Pose landmark coordinates:

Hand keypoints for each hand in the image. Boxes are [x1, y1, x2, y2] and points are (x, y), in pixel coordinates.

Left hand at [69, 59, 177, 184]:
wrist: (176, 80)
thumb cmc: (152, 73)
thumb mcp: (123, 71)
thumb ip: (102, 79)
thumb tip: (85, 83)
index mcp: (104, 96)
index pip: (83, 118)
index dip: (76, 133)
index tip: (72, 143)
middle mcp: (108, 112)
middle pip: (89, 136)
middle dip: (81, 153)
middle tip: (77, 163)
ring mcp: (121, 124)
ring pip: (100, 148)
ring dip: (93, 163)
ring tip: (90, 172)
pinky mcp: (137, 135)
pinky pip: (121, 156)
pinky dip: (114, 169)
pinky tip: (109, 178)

= Task =
Look above for the line containing "middle dip: (81, 153)". From there to the final line of the entries, repeat every line exactly.

= Task response =
middle dip: (81, 153)
middle tip: (77, 163)
ring mcp: (121, 124)
ring pip: (100, 148)
ring dip: (93, 163)
ring tip: (90, 172)
pinky mcp: (137, 135)
pinky pip: (121, 156)
pinky dip: (114, 169)
pinky tip: (109, 178)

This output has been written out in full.